An Educational Intervention To Increase Nurses' Knowledge And Documentation Compliance With Femoral Puncture Post-Procedure Assessments: A Quality Improvement Project
Abstract
Post-procedural complications remain a major cause of morbidity and mortality following cardiac catheterization and cerebral angiograms using femoral punctures. Life-threatening complications can be missed due to insufficient knowledge, resulting in a patient’s death. Appropriate post-procedure assessment is required and audited by the certification body, Det Norske Veritas (DNV). Failure to perform assessments can affect a hospitals’ accreditation.
This study aimed to determine whether an educational intervention could increase documentation compliance with post-procedural assessments on a medical-surgical/COVID unit with a documentation compliance rate of zero. Previous research indicates that educational interventions can lead to minor to significant increases in healthcare professionals' knowledge and documentation compliance.

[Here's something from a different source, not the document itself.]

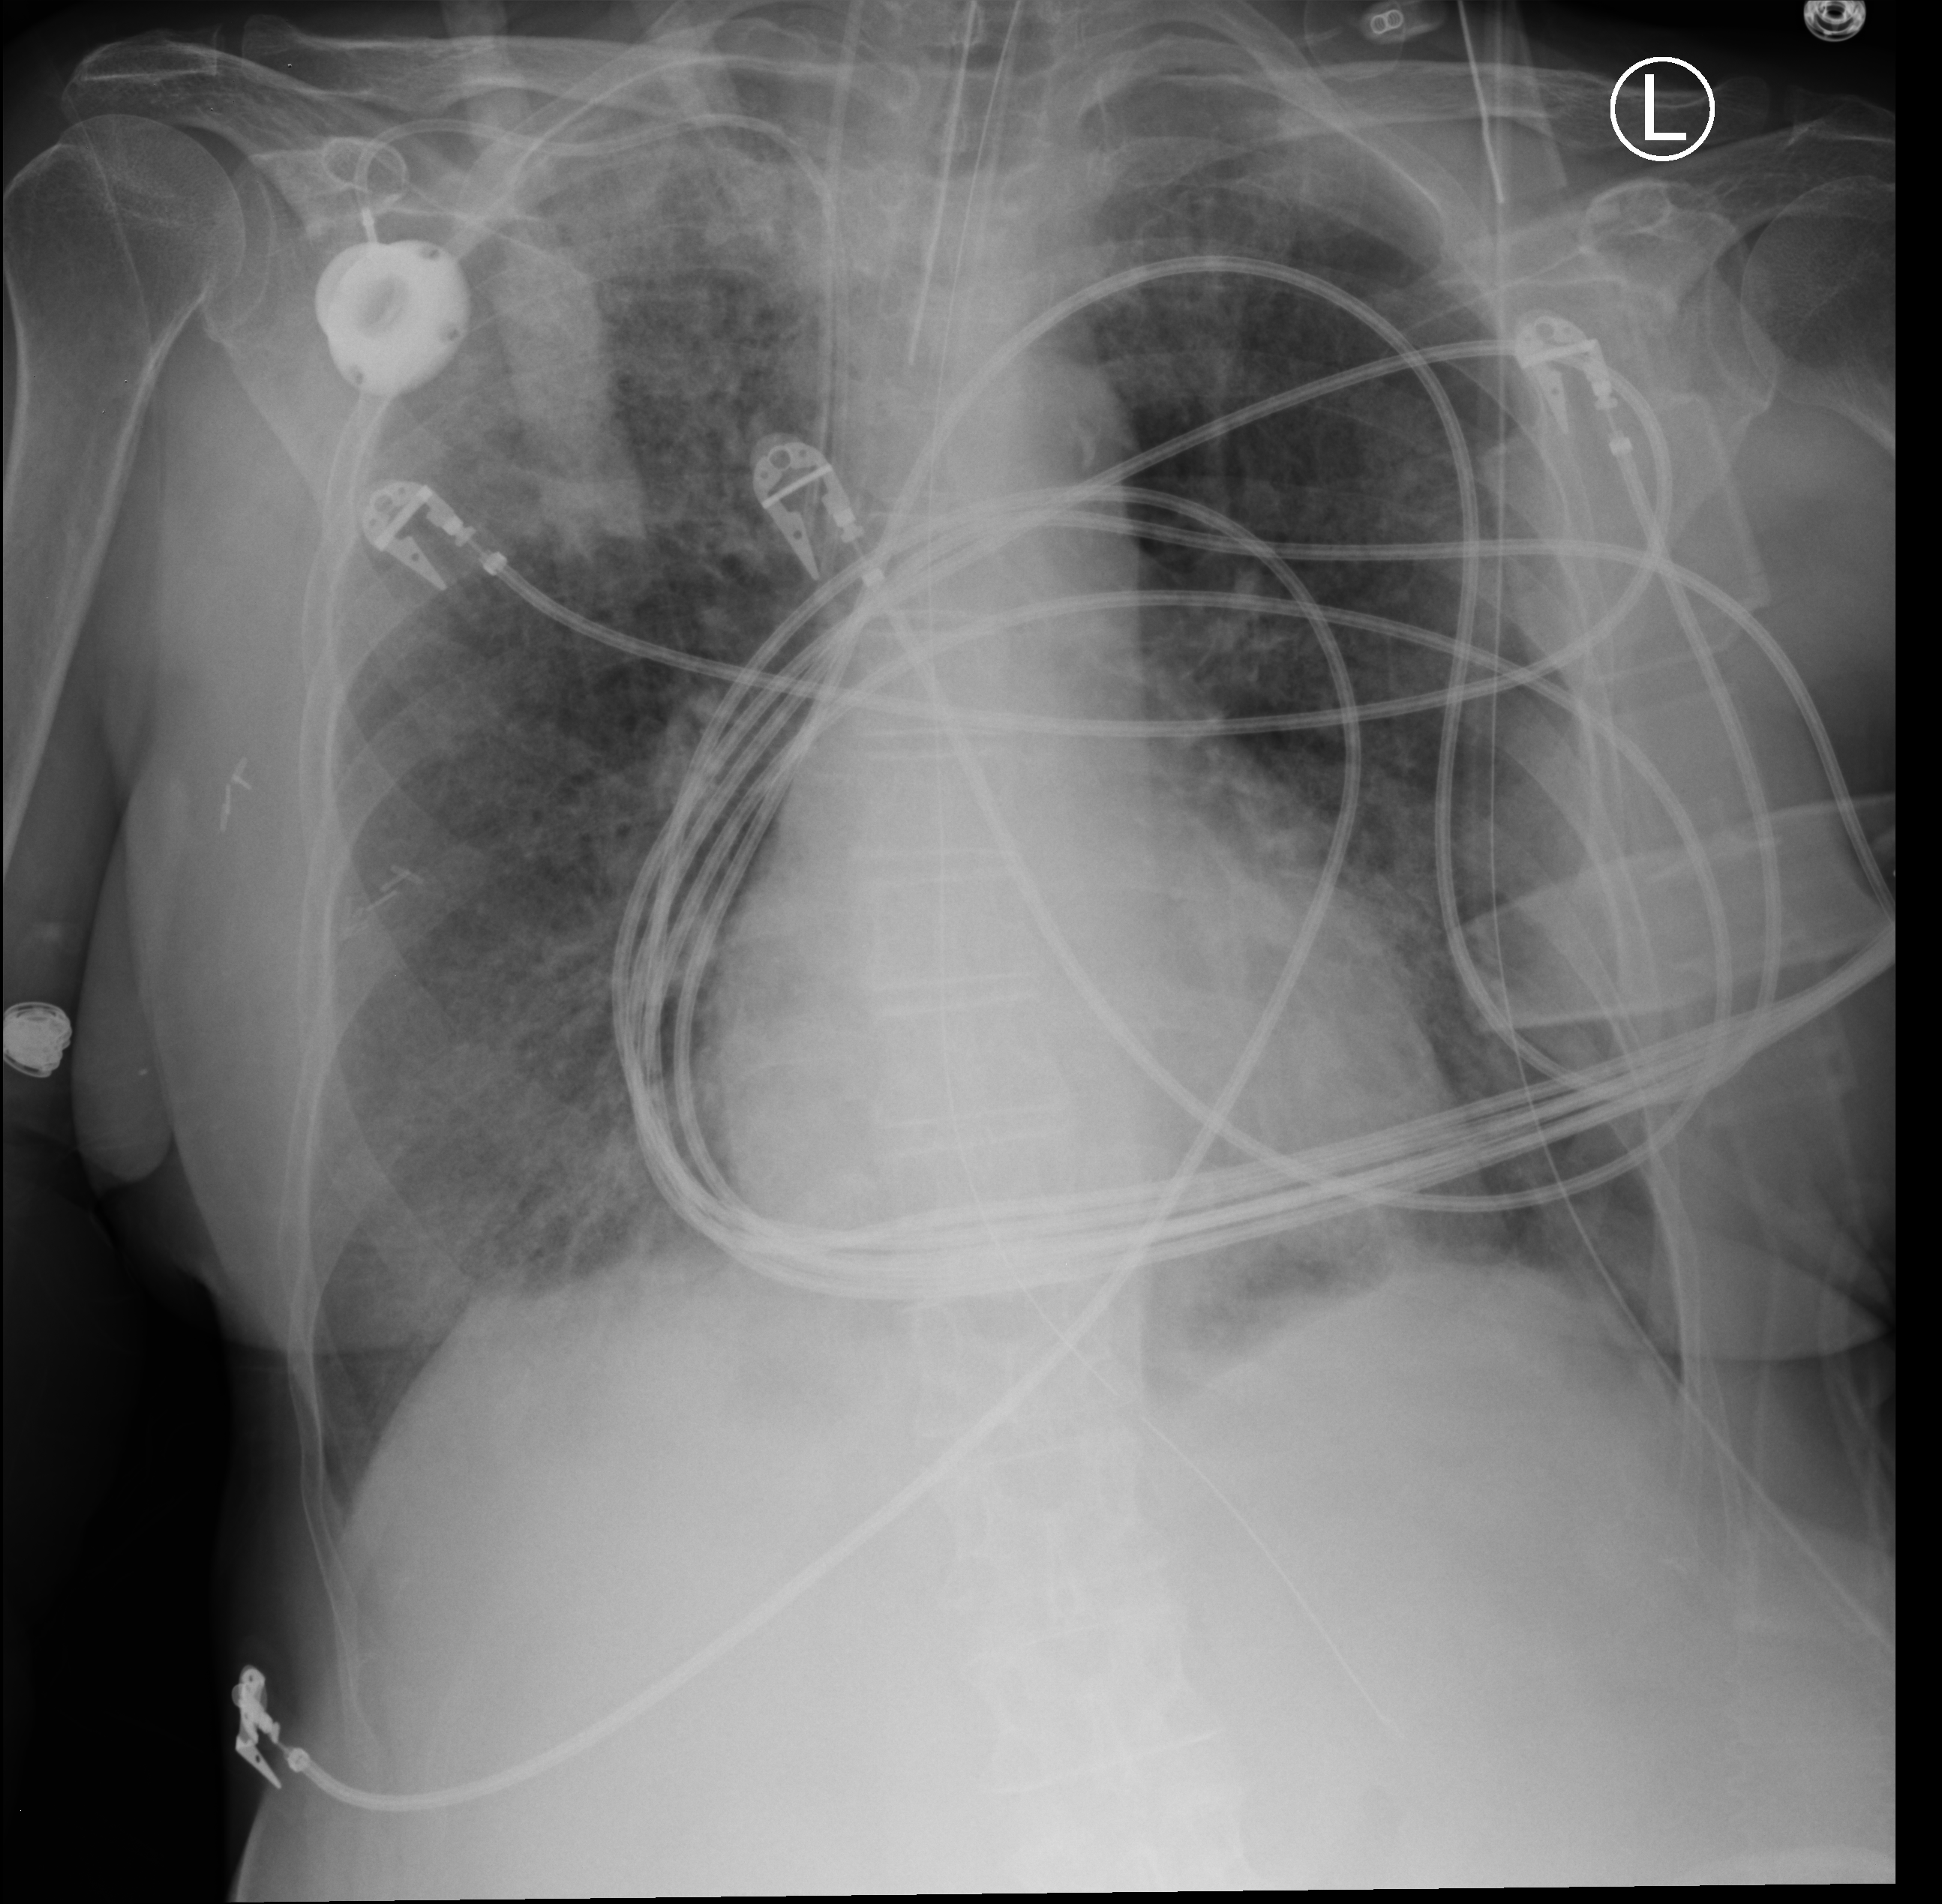
Portable chest radiograph, anteroposterior (AP) projection. Female patient hospitalised with COVID-19, age 60–74 years.
Admission-level facts for this patient (not findings on this image; timing relative to this image not recorded): mechanically ventilated during this hospital stay: yes; hypertension (admission record): yes; admitted to intensive care during this hospital stay: yes.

This quality improvement project used a pre-post design to assess if there was an increase in nurses’ knowledge and documentation compliance for post-proceduralassessments. The proportion of charts with documentation compliance was significantly higher following the intervention than before the intervention (Fisher's exact test, alpha = 0.05, p = 0.003).
The Wilcoxon signed-rank test was used to determine if there was a significant increase in the nurses' knowledge of post-procedure assessments following the intervention. The median pre-intervention score was 4.50, and the median post-intervention score was 9.00 (p < 0.001), suggesting the difference in scores is not due to chance.